Princess Leia has a Hollywood hangover. Carrie Fisher has transformed her critically-acclaimed one-woman show into an uproarious memoir of the same name, Wishful Drinking (Simon and Schuster, December 2). Debbie Reynolds’s daughter discusses being reared by Hollywood royalty and her immortality as a Pez dispenser—from the highs of fame to her sobering bouts with addiction and depression.
Jessica Lange has 30 films and two Oscars under her belt, and now she can add her first photography book, 50 Photographs (powerHouse, December 1), to her list of accomplishments. The one-time fine arts student, who left school to pursue a film career, presents 50 black-and-white photos from her travels. Quietly elegant, alternately uplifting and haunting, the monograph feels surreal and all too real at the same time. An introduction from artiste Patti Smith helps set the tone. Selections are also on view at New York’s Howard Greenberg Gallery until January 10, 2009.

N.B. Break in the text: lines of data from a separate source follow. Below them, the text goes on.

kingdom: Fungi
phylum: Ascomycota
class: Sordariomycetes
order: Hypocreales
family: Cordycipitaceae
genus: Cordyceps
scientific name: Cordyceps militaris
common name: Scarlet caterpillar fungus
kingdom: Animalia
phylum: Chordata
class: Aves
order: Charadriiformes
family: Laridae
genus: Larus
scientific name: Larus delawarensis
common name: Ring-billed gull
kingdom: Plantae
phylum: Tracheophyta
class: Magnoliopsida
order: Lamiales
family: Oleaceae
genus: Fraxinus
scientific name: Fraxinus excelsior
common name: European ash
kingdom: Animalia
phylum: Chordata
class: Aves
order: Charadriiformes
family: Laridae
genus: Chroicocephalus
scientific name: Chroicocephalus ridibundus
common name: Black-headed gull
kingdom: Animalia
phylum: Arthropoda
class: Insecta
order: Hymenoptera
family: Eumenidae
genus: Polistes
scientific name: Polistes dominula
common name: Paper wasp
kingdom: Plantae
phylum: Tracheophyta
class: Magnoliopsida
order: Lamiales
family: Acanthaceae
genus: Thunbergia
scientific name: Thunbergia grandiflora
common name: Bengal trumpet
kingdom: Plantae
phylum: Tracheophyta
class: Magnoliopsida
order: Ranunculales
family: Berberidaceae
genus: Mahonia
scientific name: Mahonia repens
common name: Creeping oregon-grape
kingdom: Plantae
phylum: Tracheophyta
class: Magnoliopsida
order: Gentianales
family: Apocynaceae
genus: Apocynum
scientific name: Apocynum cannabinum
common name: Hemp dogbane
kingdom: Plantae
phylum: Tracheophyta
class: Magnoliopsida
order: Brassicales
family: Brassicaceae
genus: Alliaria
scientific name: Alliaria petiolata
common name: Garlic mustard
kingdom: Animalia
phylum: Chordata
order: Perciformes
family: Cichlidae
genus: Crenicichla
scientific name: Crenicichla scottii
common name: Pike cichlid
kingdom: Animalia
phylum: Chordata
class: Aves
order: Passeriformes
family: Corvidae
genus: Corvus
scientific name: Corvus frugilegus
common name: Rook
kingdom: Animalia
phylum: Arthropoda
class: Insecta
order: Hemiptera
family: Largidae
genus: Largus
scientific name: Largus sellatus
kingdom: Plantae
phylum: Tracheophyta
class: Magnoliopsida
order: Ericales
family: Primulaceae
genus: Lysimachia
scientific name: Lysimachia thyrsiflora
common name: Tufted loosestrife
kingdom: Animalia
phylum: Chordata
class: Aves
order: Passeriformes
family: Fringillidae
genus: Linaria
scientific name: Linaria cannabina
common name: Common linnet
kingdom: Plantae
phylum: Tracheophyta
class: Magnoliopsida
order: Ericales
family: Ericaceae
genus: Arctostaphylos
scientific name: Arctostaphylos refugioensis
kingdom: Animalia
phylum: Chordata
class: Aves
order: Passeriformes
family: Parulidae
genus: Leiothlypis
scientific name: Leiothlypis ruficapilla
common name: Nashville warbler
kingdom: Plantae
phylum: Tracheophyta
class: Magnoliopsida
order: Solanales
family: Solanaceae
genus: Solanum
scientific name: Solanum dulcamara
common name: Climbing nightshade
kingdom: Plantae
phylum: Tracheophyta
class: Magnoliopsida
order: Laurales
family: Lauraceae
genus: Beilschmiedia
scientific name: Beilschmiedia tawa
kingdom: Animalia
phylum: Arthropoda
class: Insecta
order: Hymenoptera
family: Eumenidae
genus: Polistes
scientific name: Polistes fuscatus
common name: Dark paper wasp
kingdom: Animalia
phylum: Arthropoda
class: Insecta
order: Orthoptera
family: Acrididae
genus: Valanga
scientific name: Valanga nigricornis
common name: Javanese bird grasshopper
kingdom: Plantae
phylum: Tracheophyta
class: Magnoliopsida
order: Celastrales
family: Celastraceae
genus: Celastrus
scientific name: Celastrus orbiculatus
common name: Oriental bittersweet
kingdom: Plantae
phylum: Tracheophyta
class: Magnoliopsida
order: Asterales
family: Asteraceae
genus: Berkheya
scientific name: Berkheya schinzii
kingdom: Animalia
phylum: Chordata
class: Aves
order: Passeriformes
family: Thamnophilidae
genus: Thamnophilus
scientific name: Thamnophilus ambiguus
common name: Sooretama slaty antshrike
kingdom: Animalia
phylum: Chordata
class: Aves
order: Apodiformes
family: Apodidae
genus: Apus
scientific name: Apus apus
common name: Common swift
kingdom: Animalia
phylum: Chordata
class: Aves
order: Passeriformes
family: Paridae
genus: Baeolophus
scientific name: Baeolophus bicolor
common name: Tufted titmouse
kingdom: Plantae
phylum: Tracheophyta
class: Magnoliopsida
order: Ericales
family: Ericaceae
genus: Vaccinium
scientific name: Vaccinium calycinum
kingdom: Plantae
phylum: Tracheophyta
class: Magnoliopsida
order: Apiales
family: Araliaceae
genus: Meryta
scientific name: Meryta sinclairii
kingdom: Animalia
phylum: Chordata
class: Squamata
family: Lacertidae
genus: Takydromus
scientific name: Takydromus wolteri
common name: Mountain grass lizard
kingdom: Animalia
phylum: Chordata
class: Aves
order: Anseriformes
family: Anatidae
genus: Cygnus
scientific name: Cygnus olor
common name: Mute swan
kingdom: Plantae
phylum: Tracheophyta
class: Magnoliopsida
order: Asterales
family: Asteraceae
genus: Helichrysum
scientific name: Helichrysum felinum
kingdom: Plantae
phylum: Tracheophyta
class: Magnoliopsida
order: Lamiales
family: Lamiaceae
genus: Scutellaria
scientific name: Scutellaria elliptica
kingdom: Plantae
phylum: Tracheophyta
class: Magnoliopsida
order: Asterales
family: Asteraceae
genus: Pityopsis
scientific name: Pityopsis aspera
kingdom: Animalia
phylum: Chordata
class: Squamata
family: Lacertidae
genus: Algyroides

In a new book, Macho Man: The Disco Era and Gay America’s “Coming Out” (Praeger, December 30) the original cowboy, Randy Jones, takes us back to the dance halls of the 70s, where he and the rest of the People brought a new sound – and style – to the music scene. More than a chronicle of a classically campy band, the work is equally about gay rights and culture (and even contains a “gayography”- a listing of openly gay musicians and performers in the United States before and since The Village People).